ECLI:NL:RVS:2017:2161
Raad van State
- Mondelinge uitspraak
- Rechtspraak.nl
Verzoek om voorlopige voorziening tegen invordering dwangsom door college van burgemeester en wethouders
Op 2 augustus 2017 heeft de voorzieningenrechter van de Afdeling bestuursrechtspraak van de Raad van State uitspraak gedaan op het verzoek van [verzoekster] om een voorlopige voorziening. [Verzoekster] had verzocht om schorsing van het besluit van 18 april 2017, waarbij het college van burgemeester en wethouders van Opmeer had besloten tot invordering van een dwangsom van € 50.000,00. [Verzoekster] stelde dat zij een spoedeisend belang had bij de verzochte voorziening, omdat zij als particulier niet over dit bedrag beschikte en het invorderingsbesluit een grote impact op haar had. Daarnaast betoogde zij dat zowel het invorderingsbesluit als het eerdere besluit van 1 april 2016 tot oplegging van de dwangsom evident onrechtmatig waren.

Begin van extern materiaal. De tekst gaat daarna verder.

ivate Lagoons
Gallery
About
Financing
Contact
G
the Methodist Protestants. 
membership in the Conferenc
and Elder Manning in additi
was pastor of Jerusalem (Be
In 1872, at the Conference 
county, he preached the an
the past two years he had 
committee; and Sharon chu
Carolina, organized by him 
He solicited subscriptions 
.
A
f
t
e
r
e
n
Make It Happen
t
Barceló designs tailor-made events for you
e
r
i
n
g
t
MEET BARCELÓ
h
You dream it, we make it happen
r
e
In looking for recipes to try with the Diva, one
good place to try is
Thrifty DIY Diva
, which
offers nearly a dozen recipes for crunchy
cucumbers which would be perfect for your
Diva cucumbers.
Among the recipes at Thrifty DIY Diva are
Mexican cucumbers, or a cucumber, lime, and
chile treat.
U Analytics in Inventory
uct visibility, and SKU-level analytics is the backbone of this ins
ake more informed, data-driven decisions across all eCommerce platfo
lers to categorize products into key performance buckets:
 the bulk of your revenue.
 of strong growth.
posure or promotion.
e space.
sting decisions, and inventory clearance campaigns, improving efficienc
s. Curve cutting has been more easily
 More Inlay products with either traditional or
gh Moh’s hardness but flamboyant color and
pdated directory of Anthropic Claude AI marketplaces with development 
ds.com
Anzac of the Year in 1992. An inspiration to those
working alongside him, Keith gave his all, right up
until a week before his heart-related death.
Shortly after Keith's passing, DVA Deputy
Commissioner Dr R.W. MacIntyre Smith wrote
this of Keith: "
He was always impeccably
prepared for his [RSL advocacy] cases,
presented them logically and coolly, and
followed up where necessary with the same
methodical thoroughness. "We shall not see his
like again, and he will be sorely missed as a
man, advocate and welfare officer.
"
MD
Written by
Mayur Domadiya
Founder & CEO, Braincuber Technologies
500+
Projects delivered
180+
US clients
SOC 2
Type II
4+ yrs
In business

Tijdens de zitting op 2 augustus 2017, waar [verzoekster] werd bijgestaan door haar advocaat mr. X. Wentink-Quelle, en het college vertegenwoordigd was door mr. P.H.J. de Jonge en S.C. van den Berg, heeft de voorzieningenrechter overwogen dat er geen spoedeisend belang was voor het treffen van de voorlopige voorziening. Het bleek dat [verzoekster] en het college, op initiatief van [verzoekster], een betalingsregeling hadden getroffen, waarbij zij € 300,00 per maand aan het college zou betalen tot de uitspraak op haar hoger beroep. De voorzieningenrechter concludeerde dat schorsing van het invorderingsbesluit niet nodig was om te voorkomen dat [verzoekster] rechten zou verspeelen, aangezien het college bij een eventuele uitspraak in haar voordeel het betaalde bedrag met rente zou moeten terugbetalen. Het verzoek om voorlopige voorziening werd dan ook afgewezen.